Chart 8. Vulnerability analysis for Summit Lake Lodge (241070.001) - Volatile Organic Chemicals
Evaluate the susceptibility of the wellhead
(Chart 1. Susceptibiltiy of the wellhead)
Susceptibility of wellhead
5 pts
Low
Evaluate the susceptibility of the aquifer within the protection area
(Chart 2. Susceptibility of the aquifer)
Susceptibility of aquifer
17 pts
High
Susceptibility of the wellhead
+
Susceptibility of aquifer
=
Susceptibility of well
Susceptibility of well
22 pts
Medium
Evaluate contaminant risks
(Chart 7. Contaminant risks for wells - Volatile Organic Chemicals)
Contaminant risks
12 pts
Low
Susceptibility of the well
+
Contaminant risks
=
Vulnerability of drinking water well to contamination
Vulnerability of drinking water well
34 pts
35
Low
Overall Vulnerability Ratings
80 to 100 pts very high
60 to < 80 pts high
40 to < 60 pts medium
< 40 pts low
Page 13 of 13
◆ ◆ ◆
Count the lines of the listing above that contain the word "Evaluate", and give only the total.

3